Stored entries:
━━━━━━━━

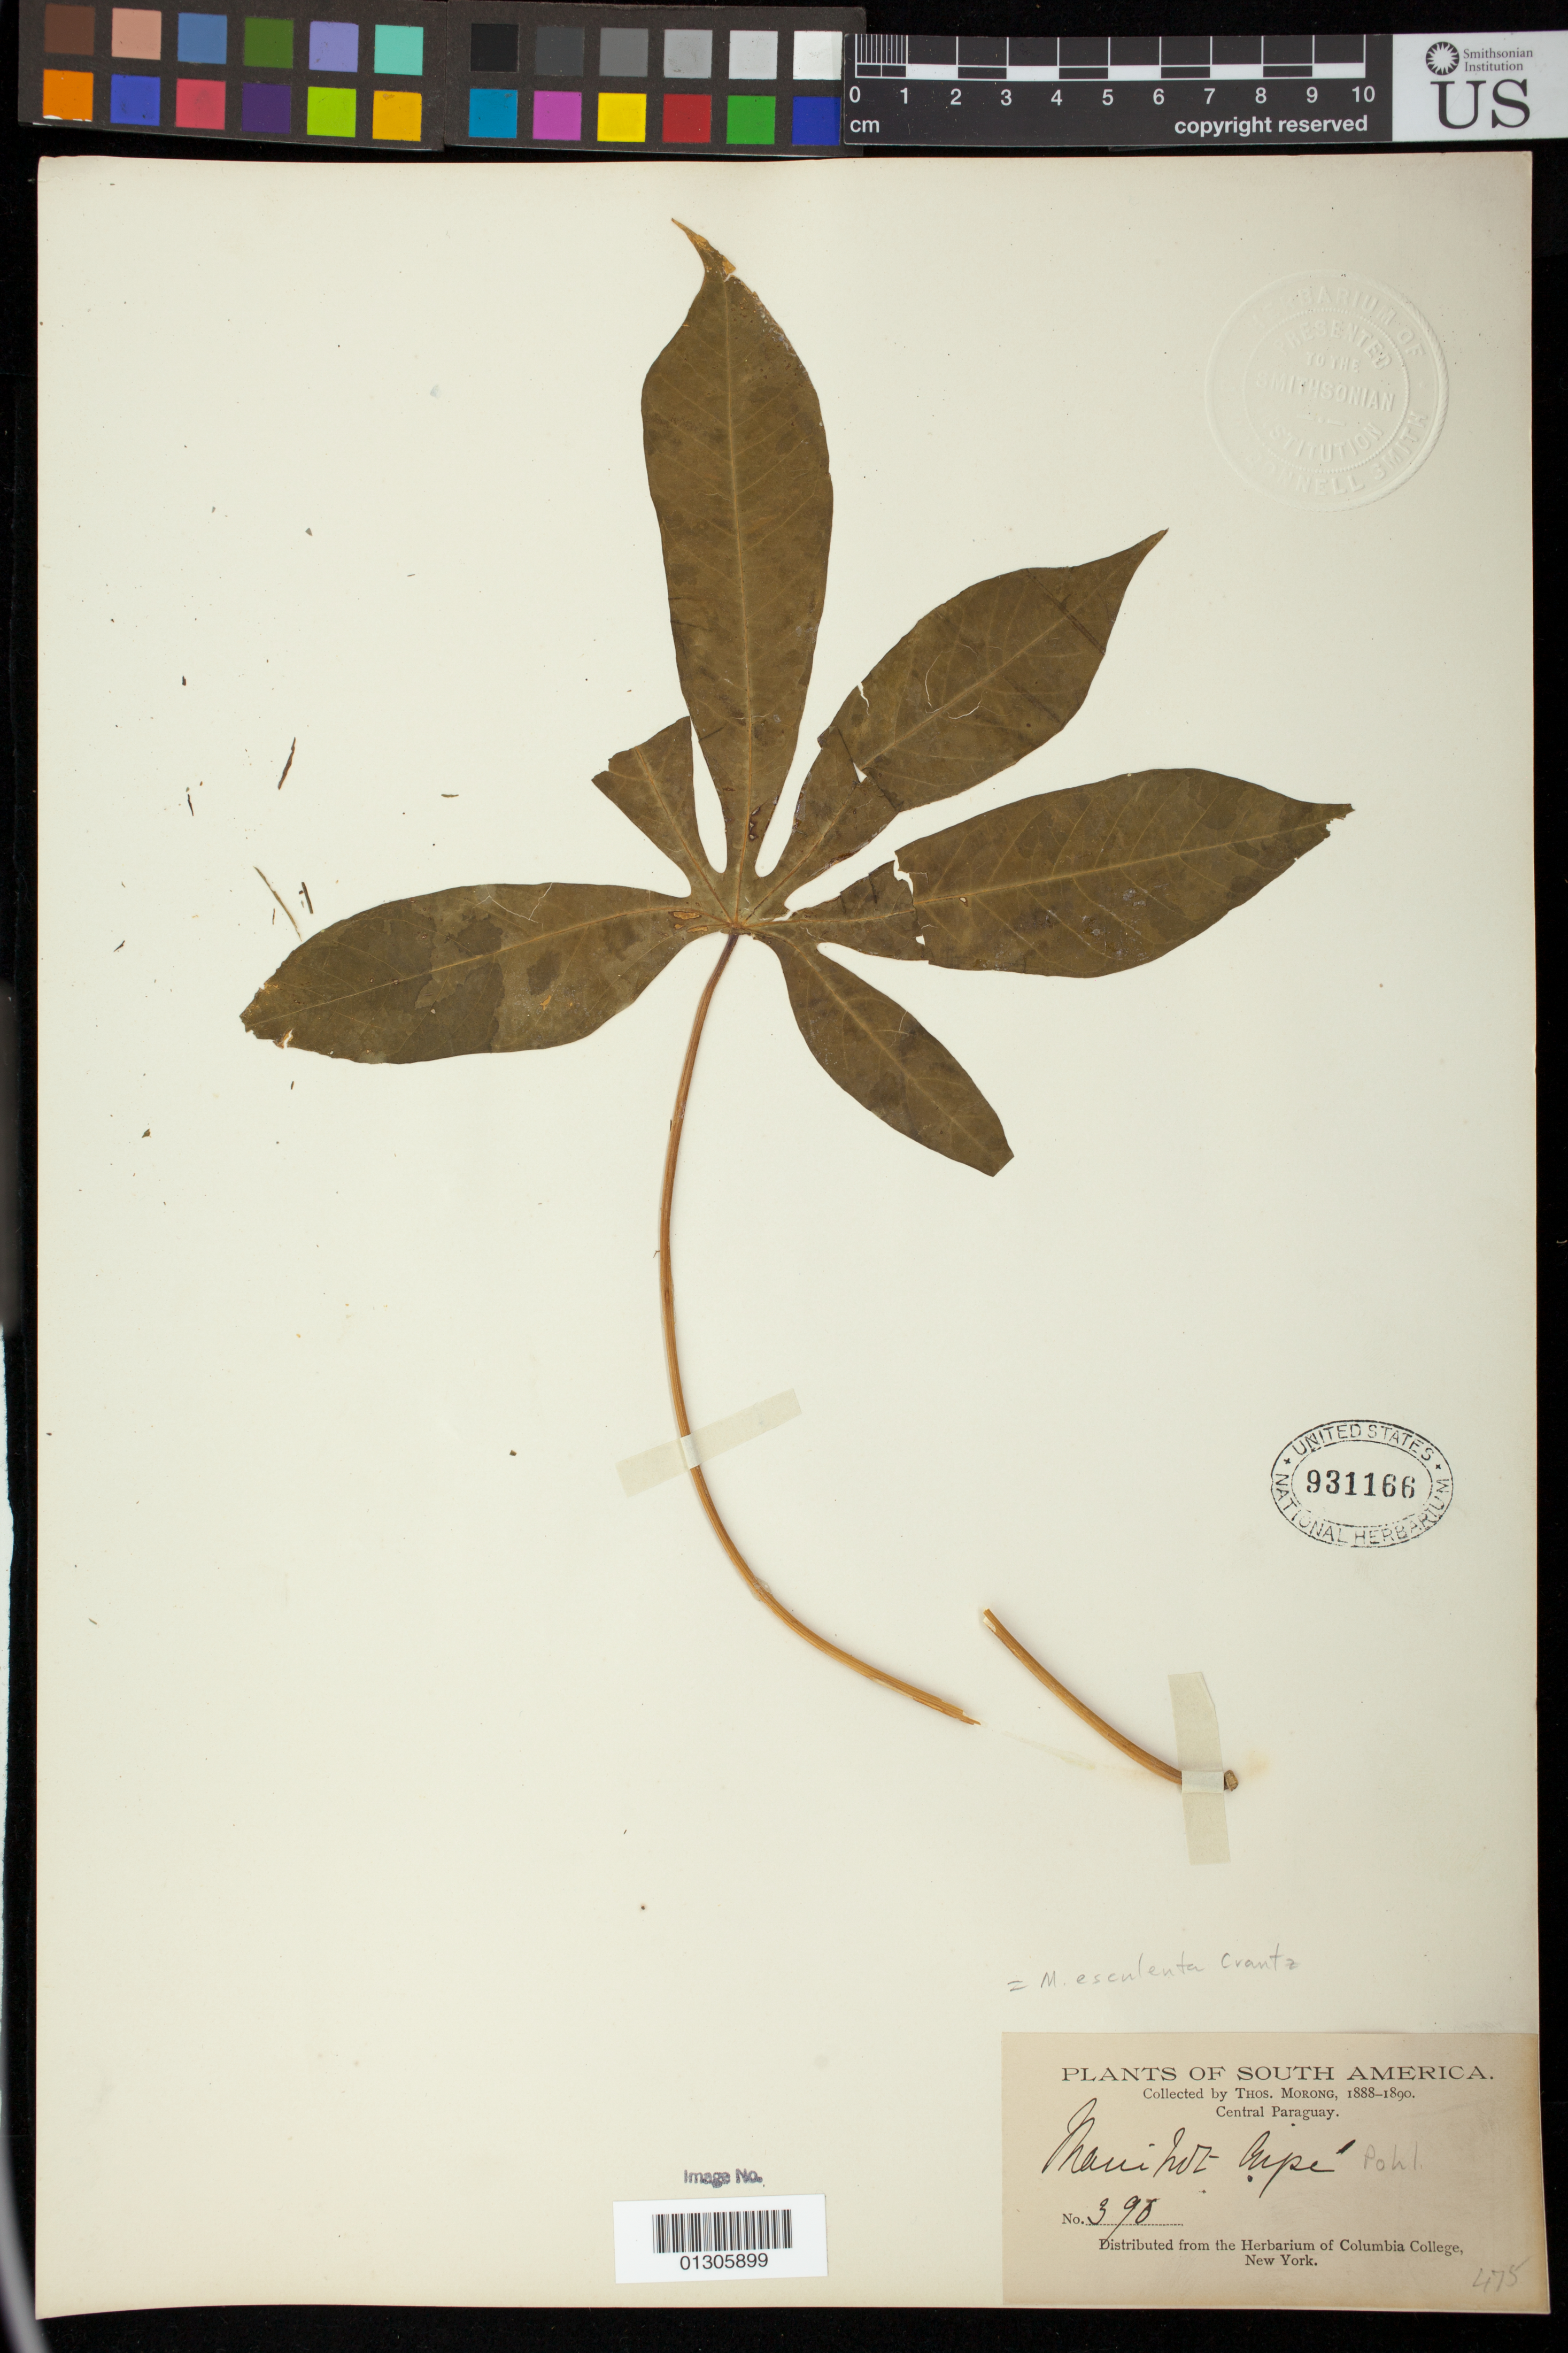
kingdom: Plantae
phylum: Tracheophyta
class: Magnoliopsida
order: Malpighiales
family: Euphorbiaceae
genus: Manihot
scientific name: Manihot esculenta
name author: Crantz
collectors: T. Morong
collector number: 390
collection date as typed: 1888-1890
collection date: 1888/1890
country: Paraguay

━━━━━━━━

TASK OBJECTIVE
Put the lines of every item above into a JSON list of strings, one string per line and no blank lines, and leave out the pictures.

WRITTEN ANSWER
[
  "kingdom: Plantae",
  "phylum: Tracheophyta",
  "class: Magnoliopsida",
  "order: Malpighiales",
  "family: Euphorbiaceae",
  "genus: Manihot",
  "scientific name: Manihot esculenta",
  "name author: Crantz",
  "collectors: T. Morong",
  "collector number: 390",
  "collection date as typed: 1888-1890",
  "collection date: 1888/1890",
  "country: Paraguay"
]